LUIS ANTONIO HERNÁNDEZ BARBOSA  

Magistrado ponente  

STP9679-2019  

Radicación n.° 105759  

Acta 170  

Bogotá, D. C., dieciséis (16) de  julio de dos mil diecinueve (2019).  

VISTOS:  

Resuelve la Sala la impugnación interpuesta  por el apoderado de JHON CARLOS SÁNCHEZ ARRIETA, contra  el fallo proferido el 19 de junio de 2019 por la Sala  Penal del Tribunal Superior del Distrito Judicial de Sincelejo, que  negó el amparo de sus derechos fundamentales al debido proceso  administrativo, igualdad, «protección  al discapacitado, protección de los trabadores y derecho a la  capacidad laboral», presuntamente  vulnerados por el Juzgado 1° de Ejecución de Penas y  Medidas de Seguridad de la misma ciudad.  

FUNDAMENTOS DE LA ACCIÓN:  

Según se establece de la actuación,  en Junta Médico Laboral 6-2017 del 17 de enero de 2017, la  Dirección de Sanidad de la Armada Nacional le dictaminó  al infante de marina profesional JHON  CARLOS SÁNCHEZ ARRIETA una pérdida  de la capacidad laboral del 12.50%.  

Pese a ello, el 17 de octubre de 2017 el  demandante fue notificado del retiro del servicio activo, de acuerdo  con la orden administrativa de personal 0883 del 28 de agosto de esa  anualidad, suscrita por el Ministerio de Defensa Nacional –  Dirección e Personal de la Armada Nacional.  

Por tal motivo, el actor acudió a la acción  de tutela y, por esa vía, solicitó el reconocimiento de  su condición de sujeto de especial protección  constitucional, su reintegro sin solución de continuidad,  reubicación laboral por discapacidad y pago de los salarios y  prestaciones sociales dejados de percibir.  

El asunto correspondió por reparto al  Juzgado 1º de Ejecución de Penas y Medidas de Seguridad  de Sincelejo que, mediante fallo de tutela de primera instancia del 2  de enero de 2018, accedió al amparo pretendido y ordenó  al Director de Personal de la Armada Nacional que, en el término  de ocho días contado a partir de la notificación de esa  decisión, realice una valoración integral del estado de  salud de JHON CARLOS SÁNCHEZ ARRIETA «con  el fin determinar cuáles son las funciones que puede  desempeñar dentro de la institución, explicando las  razones de las conclusiones a las que llegue».  

Informó el accionante que, en cumplimiento  de ese mandato judicial, el 30 de octubre de 2018 se realizó  la Junta Médico Laboral 173-2018 en la que se determinó  que padece una incapacidad permanente parcial del 23% y, además,  que no es apto para el servicio.  

Por escrito del 20 de noviembre de 2018, el  accionante comunicó al Juzgado 1º de Ejecución de  Penas y Medidas de Seguridad de Sincelejo el incumplimiento del  mandato impartido.

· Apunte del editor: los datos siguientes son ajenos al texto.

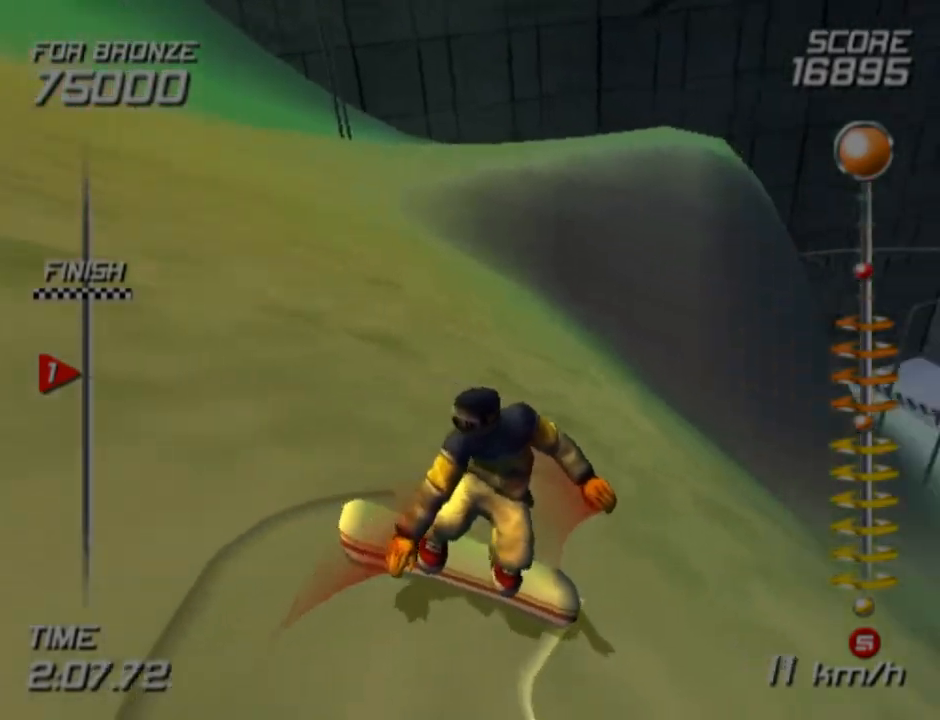
{"buttons": ["CROSS", "SQUARE", "DPAD_DOWN", "DPAD_RIGHT"], "left_stick": "center", "right_stick": "center", "events": []}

En esta oportunidad, además, reiteró  su pretensión de ser reintegrado sin solución de  continuidad y el pago de los salarios correspondientes al tiempo en  que estuvo desvinculado de la Armada Nacional.  

Sin embargo, por auto del 2 de abril de 2019 el  Despacho accionado se abstuvo de tramitar el incidente de desacato  propuesto y, en su lugar, declaró el cumplimiento del fallo  del 2 de enero de 2018.  

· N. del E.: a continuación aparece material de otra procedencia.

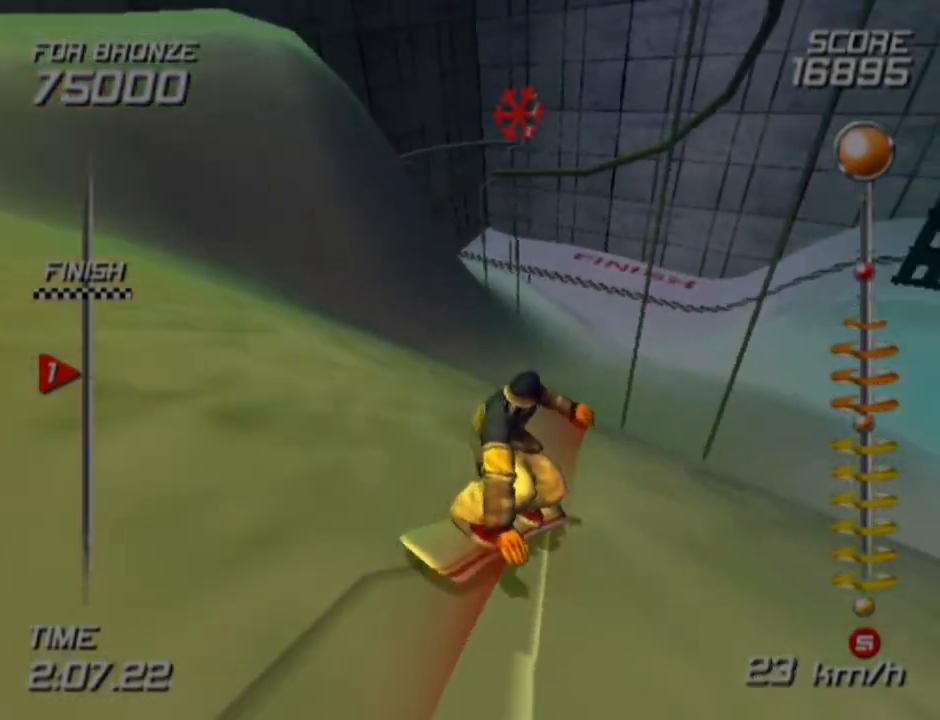
{"buttons": ["DPAD_DOWN", "DPAD_RIGHT"], "left_stick": "center", "right_stick": "center", "events": [[433, "CROSS", "up"], [433, "SQUARE", "up"]]}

En criterio de JHON CARLOS SÁNCHEZ ARRIETA,  la última decisión reseñada constituye vía  de hecho por desconocimiento del precedente contenido en la sentencia  T-165 de 2016, por cuyo medio la Corte Constitucional precisó  que, ante la existencia de patologías y precariedad económica,  es desproporcionado someter a los ciudadanos a agotar los mecanismos  de defensa ordinarios, pues ello podría acarrear la  configuración de un perjuicio irremediable.  

Por tal motivo, acudió al juez de tutela y  solicitó que se ordene su reintegro y el pago de las sumas  dejadas de percibir desde el 28 de agosto de 2017.  

TRÁMITE DE LA ACCIÓN:  

Por auto del 10 de junio de 2019, el Tribunal  corrió el respectivo traslado a los sujetos pasivos aludidos.  

El Juzgado 1º de Ejecución de Penas y  Medidas de Seguridad de Sincelejo relató el trascurso de la  actuación y defendió la legalidad de su decisión.  Aclaró que previo a dar apertura al trámite incidental  solicitó a la Dirección de Personal de la Armada  Nacional información respecto del cumplimiento del fallo del 2  de enero de 2018, logrando establecer que, valorado el estado de  salud del actor, ésta dependencia concluyó que no  estaba en capacidad de desempeñar ningún cargo en esa  institución.  

La Sala Penal del Tribunal Superior del Distrito  Judicial de Sincelejo negó el  amparo. Encontró que el auto del 2 de abril de 2019 se  encuentra fundamentado en las pruebas recaudadas preliminarmente por  parte del Juzgado 2º de Ejecución de Penas y Medidas de  Seguridad de esa capital. Ello, porque el 30 de octubre de 2018 se  valoró el estado de salud del peticionario y, a partir de los  resultados obtenidos, se determinó su incapacidad para hacer  parte de la Armada Nacional.  

El peticionario impugnó el fallo. Señaló  que el auto controvertido desconoce la literalidad de la orden  impartida el 2 de enero de 2018, toda vez que ésta dispuso la  valoración integral de su estado de salud con el fin de  establecer cuáles eran las funciones que podía cumplir  dentro de la institución, de cara a la disminución de  su capacidad laboral.  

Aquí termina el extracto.